GIVEN EXERCISE A → Reproduce the SHIELD Act article word for word, starting at "Marvel has the" and ending at "the governor’s office.".

GIVEN PASSAGE →
## begin
NY’s New Privacy Bill Aims to Expand Data Breach Law

Published on July 10, 2019

Marvel has the Avengers and S.H.I.E.L.D. to protect its universe. The State of New York just has SHIELD. On Wednesday, the New York legislature closed its session by passing the Stop Hacks and Improve Electronic Data Security Act (“SHIELD Act”). The legal bill, having strong support from the New York Attorney General’s Office, is pending review from the governor’s office.

In its passing, New York will join the growing list of states that require reasonable data security protections, while minimizing excessive costs to small businesses and without imposing duplicate obligations under federal or state security regulations.

New York’s data breach law, enacted in 2005, is codified under the “New York State Information Security Breach and Notification Act.” The Act states that:

…State entities, persons, or businesses conducting business in New York who own or license computerized data which includes private information must disclose any breach of the data to any NY residents (State entities must also notify non-residents) whose private information was, or is reasonably believed to have been, acquired by a person without valid authorization.”

The Effect of the New Bill

The SHIELD Act would amend NY’s current data security law in five ways.

First, the Act will extend the class of protected individuals. Specifically, SHIELD will reach out to any person or business that collects private information associated with a New York resident. Consequently, it would also remove the current requirement, requiring that the data collector conduct business within the State of New York for the law to apply.
## end
RAW DATA →
## begin
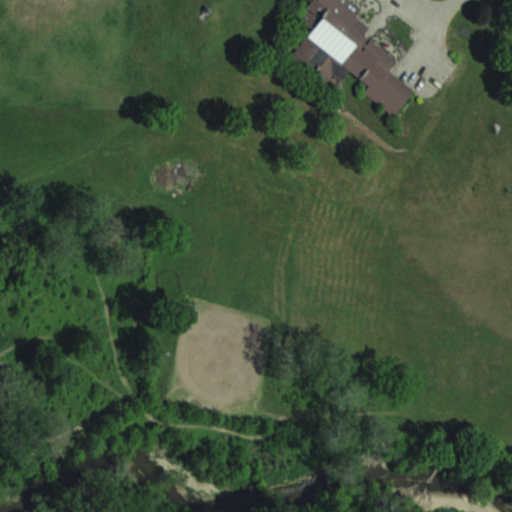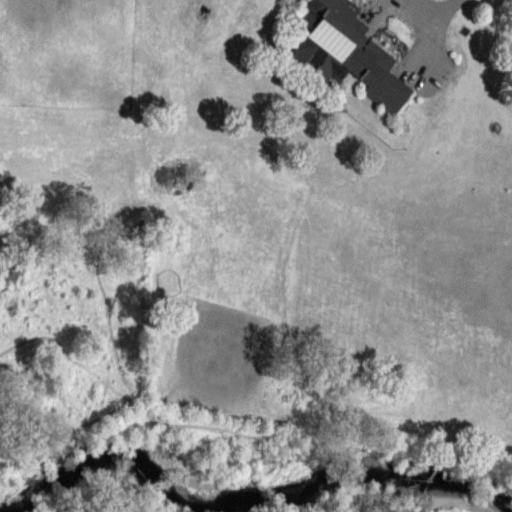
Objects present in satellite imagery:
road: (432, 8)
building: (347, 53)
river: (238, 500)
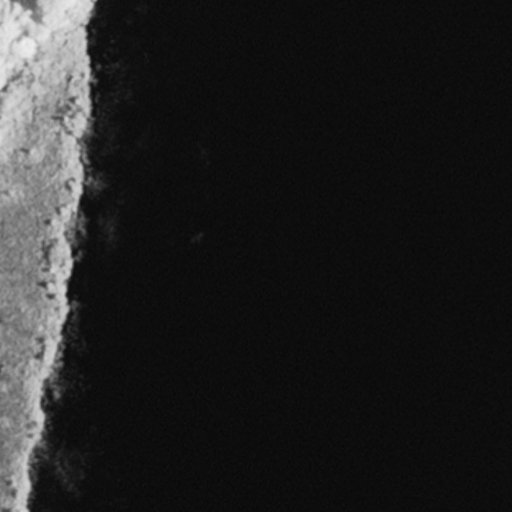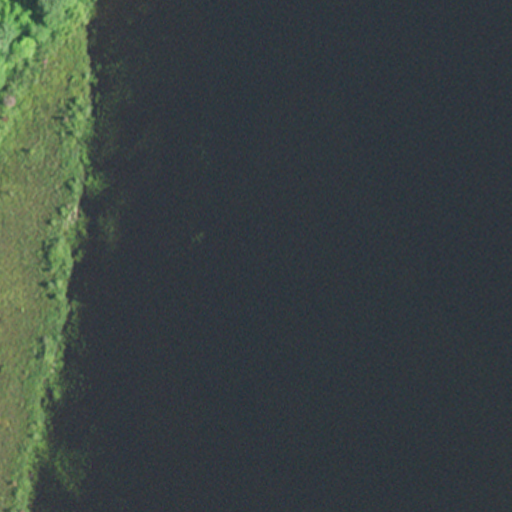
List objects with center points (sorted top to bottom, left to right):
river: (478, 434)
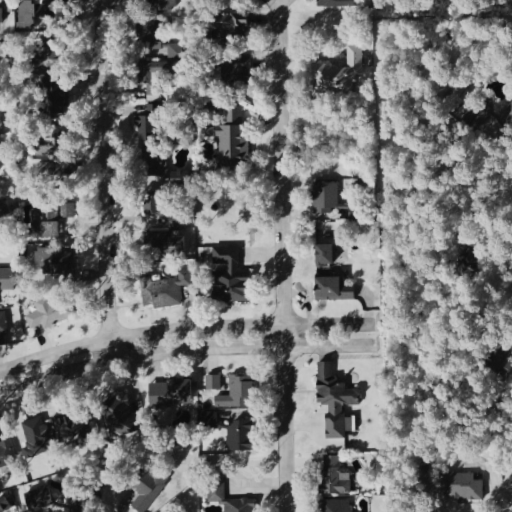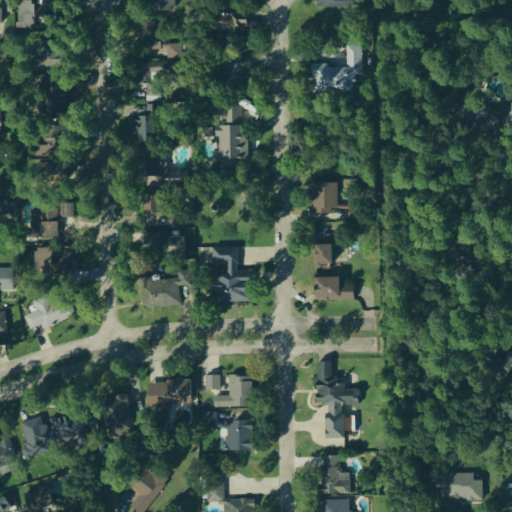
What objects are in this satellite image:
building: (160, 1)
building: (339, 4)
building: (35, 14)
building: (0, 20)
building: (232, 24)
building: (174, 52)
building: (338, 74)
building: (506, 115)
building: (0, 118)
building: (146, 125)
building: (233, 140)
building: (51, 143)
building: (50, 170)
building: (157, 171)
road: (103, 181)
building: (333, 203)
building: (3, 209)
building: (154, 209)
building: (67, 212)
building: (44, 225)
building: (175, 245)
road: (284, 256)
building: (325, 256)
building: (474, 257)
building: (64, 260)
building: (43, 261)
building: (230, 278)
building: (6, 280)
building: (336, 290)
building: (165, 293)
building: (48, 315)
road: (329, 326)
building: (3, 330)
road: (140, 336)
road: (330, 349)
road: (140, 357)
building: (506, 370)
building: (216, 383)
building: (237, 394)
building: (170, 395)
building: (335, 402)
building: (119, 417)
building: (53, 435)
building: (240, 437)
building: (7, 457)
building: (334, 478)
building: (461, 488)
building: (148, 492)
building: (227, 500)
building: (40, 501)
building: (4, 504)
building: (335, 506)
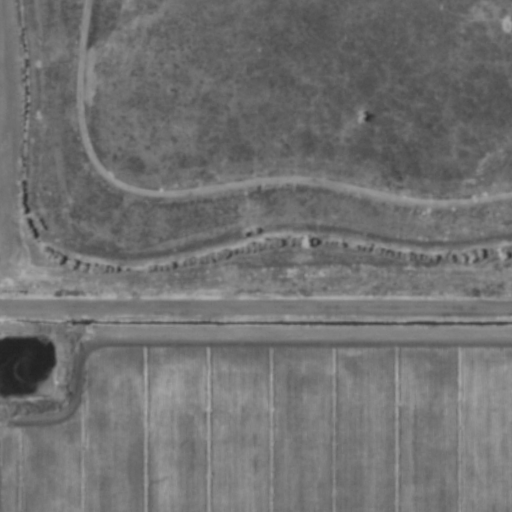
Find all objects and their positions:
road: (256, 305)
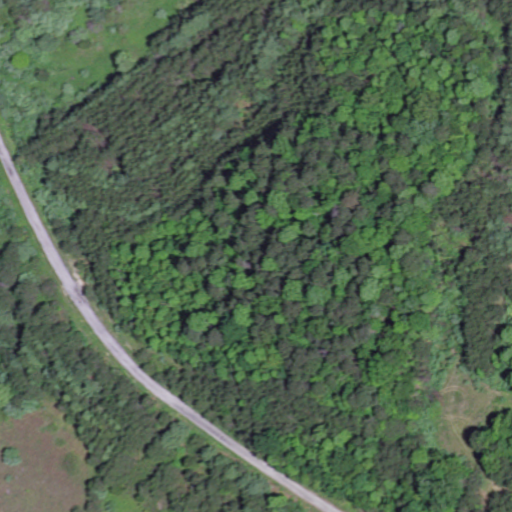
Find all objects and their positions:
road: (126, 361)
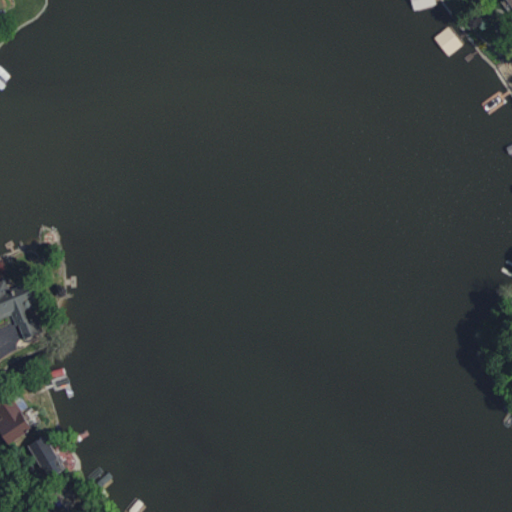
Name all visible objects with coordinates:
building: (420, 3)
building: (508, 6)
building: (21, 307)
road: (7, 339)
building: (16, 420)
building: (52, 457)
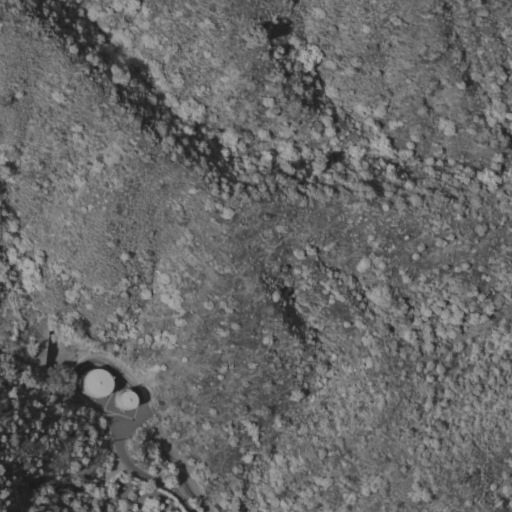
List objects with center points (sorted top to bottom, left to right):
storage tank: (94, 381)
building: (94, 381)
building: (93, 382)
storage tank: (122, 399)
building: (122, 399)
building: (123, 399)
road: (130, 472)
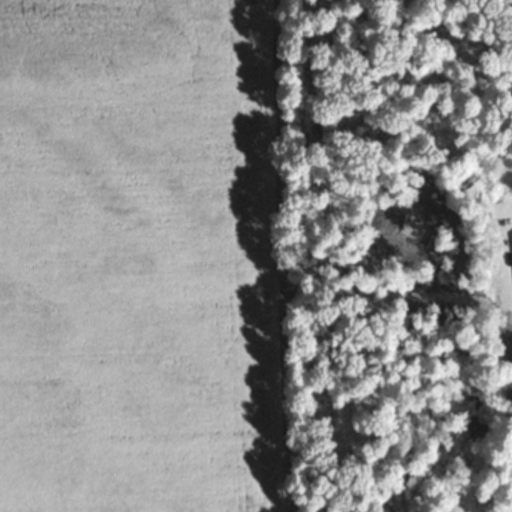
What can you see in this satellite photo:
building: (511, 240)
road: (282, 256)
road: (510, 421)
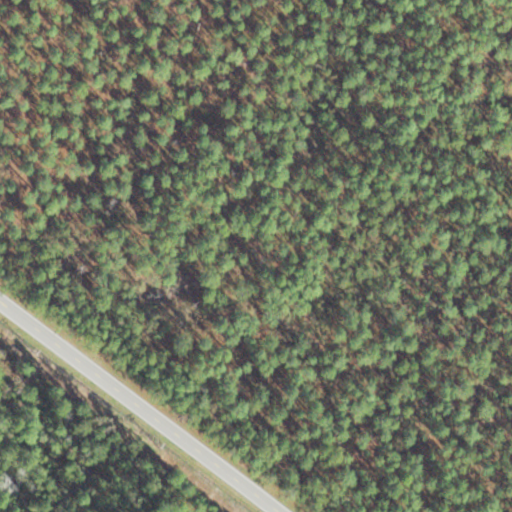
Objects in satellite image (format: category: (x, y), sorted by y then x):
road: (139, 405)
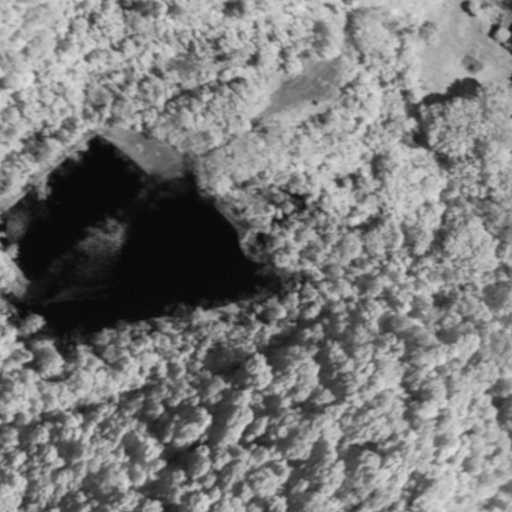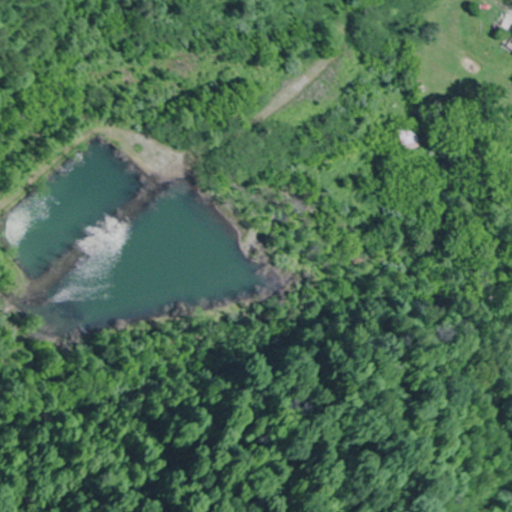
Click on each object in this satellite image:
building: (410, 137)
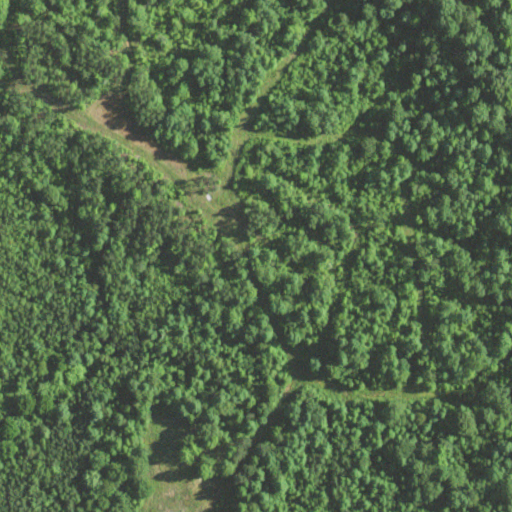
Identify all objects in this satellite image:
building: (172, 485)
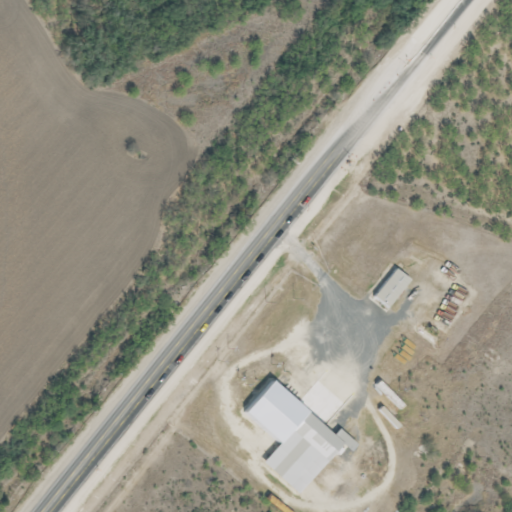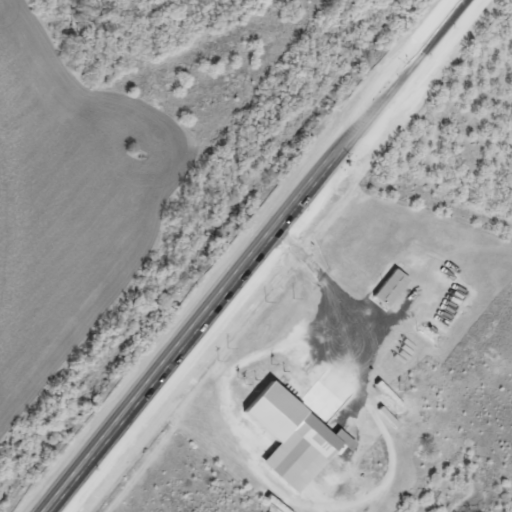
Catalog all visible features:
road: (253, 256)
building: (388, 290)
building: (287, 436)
## end
GIVEN EXERCISE B → Please present the lines of the records as a numbered list, starting at the line that contains "Name all visible" and ending at the line that contains "road: (510, 421)", with blank lines and the pictures left out.

FINAL ANSWER A →
Marvel has the Avengers and S.H.I.E.L.D. to protect its universe. The State of New York just has SHIELD. On Wednesday, the New York legislature closed its session by passing the Stop Hacks and Improve Electronic Data Security Act (“SHIELD Act”). The legal bill, having strong support from the New York Attorney General’s Office, is pending review from the governor’s office.

FINAL ANSWER B →
1. Name all visible objects with coordinates:
2. building: (420, 3)
3. building: (508, 6)
4. building: (21, 307)
5. road: (7, 339)
6. building: (16, 420)
7. building: (52, 457)
8. List objects with center points (sorted top to bottom, left to right):
9. storage tank: (94, 381)
10. building: (94, 381)
11. building: (93, 382)
12. storage tank: (122, 399)
13. building: (122, 399)
14. building: (123, 399)
15. road: (130, 472)
16. What can you see in this satellite photo:
17. building: (511, 240)
18. road: (282, 256)
19. road: (510, 421)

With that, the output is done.